━━ Data lines
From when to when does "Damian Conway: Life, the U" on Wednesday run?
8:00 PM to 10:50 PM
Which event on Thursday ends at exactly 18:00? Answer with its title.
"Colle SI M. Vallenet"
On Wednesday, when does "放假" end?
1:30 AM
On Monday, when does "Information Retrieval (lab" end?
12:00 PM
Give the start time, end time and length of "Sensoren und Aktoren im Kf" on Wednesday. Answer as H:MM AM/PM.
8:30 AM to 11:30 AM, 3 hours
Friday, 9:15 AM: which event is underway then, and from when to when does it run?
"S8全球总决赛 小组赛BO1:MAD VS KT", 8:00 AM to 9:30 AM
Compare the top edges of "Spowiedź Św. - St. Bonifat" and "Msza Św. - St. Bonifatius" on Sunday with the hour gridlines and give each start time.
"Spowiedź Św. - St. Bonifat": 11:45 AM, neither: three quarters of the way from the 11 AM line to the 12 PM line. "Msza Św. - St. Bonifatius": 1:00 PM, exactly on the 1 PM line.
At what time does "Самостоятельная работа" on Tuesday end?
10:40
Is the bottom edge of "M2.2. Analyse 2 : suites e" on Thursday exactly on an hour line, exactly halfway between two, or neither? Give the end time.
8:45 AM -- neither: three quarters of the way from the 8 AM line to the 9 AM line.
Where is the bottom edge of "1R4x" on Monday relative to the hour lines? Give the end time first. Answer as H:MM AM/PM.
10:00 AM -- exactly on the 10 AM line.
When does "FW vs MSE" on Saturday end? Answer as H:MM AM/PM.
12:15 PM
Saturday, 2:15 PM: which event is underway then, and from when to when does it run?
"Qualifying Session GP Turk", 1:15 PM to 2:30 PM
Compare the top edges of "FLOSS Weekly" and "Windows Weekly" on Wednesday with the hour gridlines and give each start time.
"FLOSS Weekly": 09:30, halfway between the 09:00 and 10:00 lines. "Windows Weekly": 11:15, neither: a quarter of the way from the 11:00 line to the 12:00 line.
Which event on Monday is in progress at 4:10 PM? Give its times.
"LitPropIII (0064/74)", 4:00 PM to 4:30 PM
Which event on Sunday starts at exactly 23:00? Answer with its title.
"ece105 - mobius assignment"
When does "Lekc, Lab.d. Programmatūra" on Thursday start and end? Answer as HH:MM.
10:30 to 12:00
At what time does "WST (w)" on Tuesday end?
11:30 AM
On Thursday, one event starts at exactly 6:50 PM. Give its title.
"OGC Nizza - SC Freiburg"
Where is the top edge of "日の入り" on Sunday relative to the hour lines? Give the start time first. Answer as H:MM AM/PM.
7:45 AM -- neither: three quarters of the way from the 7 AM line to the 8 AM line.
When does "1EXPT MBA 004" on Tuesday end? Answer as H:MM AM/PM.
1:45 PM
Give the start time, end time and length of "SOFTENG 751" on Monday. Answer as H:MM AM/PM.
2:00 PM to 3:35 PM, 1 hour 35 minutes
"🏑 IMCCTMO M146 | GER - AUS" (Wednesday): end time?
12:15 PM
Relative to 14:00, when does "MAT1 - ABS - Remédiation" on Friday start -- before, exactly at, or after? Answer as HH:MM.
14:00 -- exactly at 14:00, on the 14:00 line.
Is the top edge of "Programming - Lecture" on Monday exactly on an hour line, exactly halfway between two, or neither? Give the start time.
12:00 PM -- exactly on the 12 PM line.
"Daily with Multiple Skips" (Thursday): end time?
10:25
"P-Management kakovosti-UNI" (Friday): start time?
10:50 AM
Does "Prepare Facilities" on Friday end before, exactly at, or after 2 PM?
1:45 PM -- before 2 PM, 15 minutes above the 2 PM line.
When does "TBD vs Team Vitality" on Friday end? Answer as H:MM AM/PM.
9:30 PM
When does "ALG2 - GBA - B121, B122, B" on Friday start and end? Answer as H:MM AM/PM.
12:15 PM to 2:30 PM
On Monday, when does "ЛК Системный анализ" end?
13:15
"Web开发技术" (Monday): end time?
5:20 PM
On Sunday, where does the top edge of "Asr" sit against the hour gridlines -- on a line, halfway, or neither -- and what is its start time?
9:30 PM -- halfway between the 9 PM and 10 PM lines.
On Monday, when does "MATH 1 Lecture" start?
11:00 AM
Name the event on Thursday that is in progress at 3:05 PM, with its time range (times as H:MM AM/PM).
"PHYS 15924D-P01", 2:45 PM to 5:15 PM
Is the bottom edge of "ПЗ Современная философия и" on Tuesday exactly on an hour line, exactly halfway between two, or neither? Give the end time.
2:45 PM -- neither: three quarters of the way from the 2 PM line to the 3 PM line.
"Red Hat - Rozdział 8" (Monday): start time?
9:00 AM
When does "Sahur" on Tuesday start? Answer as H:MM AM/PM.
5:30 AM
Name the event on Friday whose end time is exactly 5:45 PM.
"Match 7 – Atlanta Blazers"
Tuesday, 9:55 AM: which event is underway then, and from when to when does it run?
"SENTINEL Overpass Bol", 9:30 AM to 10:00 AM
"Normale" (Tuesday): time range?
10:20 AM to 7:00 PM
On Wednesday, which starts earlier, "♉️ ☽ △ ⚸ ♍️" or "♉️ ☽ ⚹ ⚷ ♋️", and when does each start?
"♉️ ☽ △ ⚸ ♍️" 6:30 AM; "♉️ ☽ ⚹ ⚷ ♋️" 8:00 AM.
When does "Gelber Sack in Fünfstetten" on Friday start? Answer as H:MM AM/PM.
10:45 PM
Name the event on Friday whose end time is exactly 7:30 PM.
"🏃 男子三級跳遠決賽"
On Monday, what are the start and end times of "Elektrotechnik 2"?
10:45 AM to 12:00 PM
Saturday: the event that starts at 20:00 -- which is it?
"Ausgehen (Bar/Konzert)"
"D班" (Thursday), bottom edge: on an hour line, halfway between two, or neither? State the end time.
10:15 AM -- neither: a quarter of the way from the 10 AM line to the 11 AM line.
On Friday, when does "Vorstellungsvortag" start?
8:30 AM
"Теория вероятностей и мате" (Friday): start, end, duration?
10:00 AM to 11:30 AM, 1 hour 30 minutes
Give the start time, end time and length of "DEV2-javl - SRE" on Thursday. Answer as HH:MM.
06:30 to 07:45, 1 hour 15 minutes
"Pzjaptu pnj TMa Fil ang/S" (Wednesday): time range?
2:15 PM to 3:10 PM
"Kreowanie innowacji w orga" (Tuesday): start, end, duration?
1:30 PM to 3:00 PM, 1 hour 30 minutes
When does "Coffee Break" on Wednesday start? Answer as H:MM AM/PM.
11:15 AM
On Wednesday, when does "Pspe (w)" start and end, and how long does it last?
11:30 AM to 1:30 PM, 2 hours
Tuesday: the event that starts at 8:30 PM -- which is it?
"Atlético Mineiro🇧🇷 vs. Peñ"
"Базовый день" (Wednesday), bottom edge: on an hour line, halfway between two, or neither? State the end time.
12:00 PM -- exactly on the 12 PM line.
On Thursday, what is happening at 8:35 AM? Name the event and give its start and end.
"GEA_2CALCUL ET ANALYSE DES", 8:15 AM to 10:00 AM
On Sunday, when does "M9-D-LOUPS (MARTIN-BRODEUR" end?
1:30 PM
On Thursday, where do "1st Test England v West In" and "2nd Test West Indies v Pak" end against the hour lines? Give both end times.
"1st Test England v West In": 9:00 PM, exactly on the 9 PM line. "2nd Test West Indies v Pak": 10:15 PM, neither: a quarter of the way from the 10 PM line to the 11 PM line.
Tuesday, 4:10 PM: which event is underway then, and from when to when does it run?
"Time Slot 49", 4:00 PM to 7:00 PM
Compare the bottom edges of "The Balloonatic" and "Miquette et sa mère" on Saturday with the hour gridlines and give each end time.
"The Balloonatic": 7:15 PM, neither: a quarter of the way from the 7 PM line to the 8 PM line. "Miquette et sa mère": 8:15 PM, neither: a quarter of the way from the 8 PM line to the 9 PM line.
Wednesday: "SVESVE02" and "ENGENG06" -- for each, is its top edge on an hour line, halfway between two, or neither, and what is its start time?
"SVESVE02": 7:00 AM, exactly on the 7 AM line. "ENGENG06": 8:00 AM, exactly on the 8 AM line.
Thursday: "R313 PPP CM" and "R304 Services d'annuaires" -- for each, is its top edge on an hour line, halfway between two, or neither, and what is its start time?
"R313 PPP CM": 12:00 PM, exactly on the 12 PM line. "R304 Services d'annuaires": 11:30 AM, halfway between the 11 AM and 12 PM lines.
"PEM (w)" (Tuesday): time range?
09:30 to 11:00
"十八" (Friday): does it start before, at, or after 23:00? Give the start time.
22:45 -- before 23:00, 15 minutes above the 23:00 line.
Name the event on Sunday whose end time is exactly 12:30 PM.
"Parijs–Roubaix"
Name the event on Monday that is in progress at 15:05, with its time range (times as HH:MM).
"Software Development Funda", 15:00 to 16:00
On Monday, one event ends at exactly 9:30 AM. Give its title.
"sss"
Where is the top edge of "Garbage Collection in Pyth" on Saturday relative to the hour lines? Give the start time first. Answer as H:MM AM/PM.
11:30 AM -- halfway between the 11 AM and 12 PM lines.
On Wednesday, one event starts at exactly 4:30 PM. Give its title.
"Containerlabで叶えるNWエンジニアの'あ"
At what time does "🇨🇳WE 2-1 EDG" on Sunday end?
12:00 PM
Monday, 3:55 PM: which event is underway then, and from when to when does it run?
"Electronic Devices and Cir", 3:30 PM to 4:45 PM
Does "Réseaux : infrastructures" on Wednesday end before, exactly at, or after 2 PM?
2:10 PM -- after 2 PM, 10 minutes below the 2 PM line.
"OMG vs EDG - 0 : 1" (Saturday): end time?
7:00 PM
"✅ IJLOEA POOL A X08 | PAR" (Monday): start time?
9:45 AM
━━━━
> _Do this_
Can you repeat the records word for word, starting with the line that contains "On Friday, when" and going on through the line that contains "10:00 AM to 11:30 AM, 1 hour 30 minutes"?

> _Worked answer_
On Friday, when does "Vorstellungsvortag" start?
8:30 AM
"Теория вероятностей и мате" (Friday): start, end, duration?
10:00 AM to 11:30 AM, 1 hour 30 minutes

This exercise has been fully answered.